Signals the Customer Is Ready
Asking implementation questions
"How long does onboarding take?" They're picturing themselves using it already.
Asking about pricing details
When they ask about payment terms, contracts, or volume discounts — they're close.
Positive body language
Nodding, leaning forward, engaged tone. In calls, shorter silences and quicker agreement.
Referencing others
"I'd want my manager to see this." They're already selling it internally.
Three Effective Closing Approaches
The Summary Close
"Based on everything we've discussed — you need X and Y, and our solution delivers both. Does this feel like the right fit?" Simple, honest, clear.
The Assumptive Close
"Let's talk about what getting started would look like." Assumes positive intent — only use once you've read strong buying signals.
The Next Step Close
"What would you need to see or hear to feel comfortable moving forward?" Low pressure, keeps conversation going, surfaces remaining concerns.
Follow-Up: The Underrated Superpower
80% of sales require 5 follow-ups after the initial meeting. Yet 44% of salespeople give up after just one. The fortune is truly in the follow-up.

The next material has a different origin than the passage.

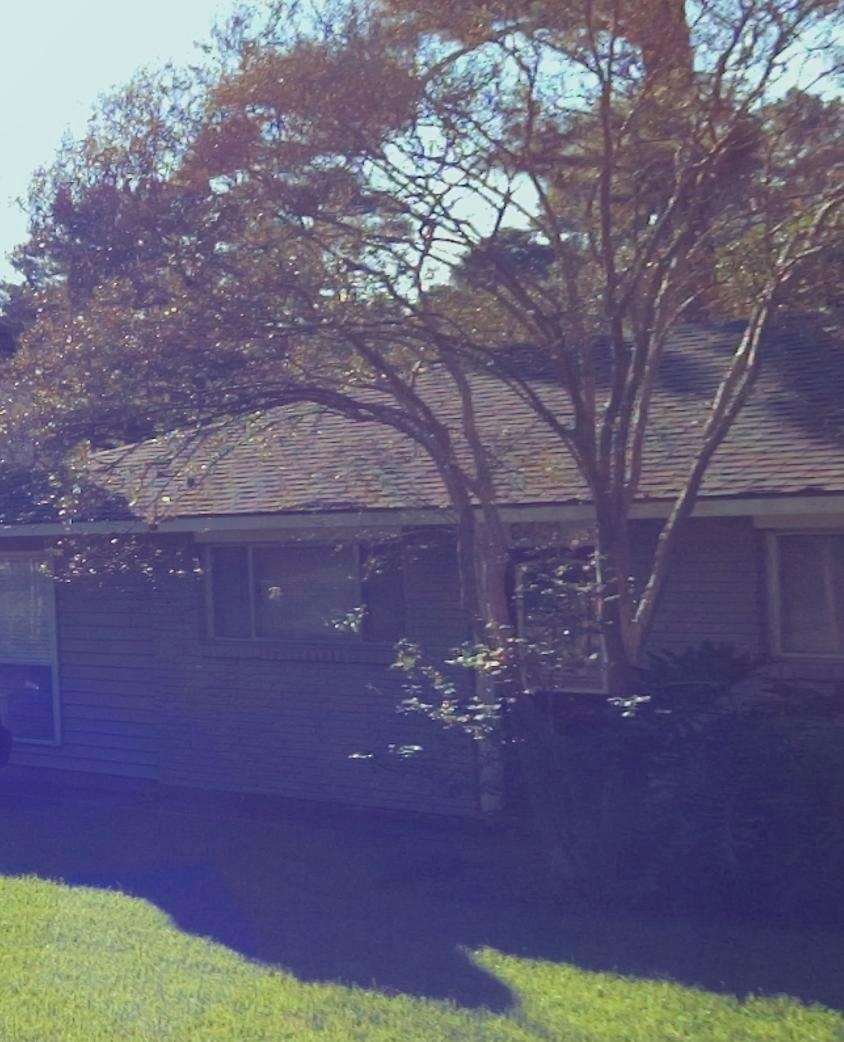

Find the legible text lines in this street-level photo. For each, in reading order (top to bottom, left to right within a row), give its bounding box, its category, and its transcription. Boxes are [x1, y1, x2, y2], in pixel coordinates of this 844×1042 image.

[506, 521, 569, 545] StreetNumber: 948*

Golden rule of follow-up: Every message should add value, not just check in. Share a relevant article, a case study, or an answer to a question they raised. Give them a reason to respond.
You Did It!
You've completed the Sales Fundamentals curriculum. You now have a solid foundation to start building real-world sales skills. Practice is the next step — take what you've learned and apply it.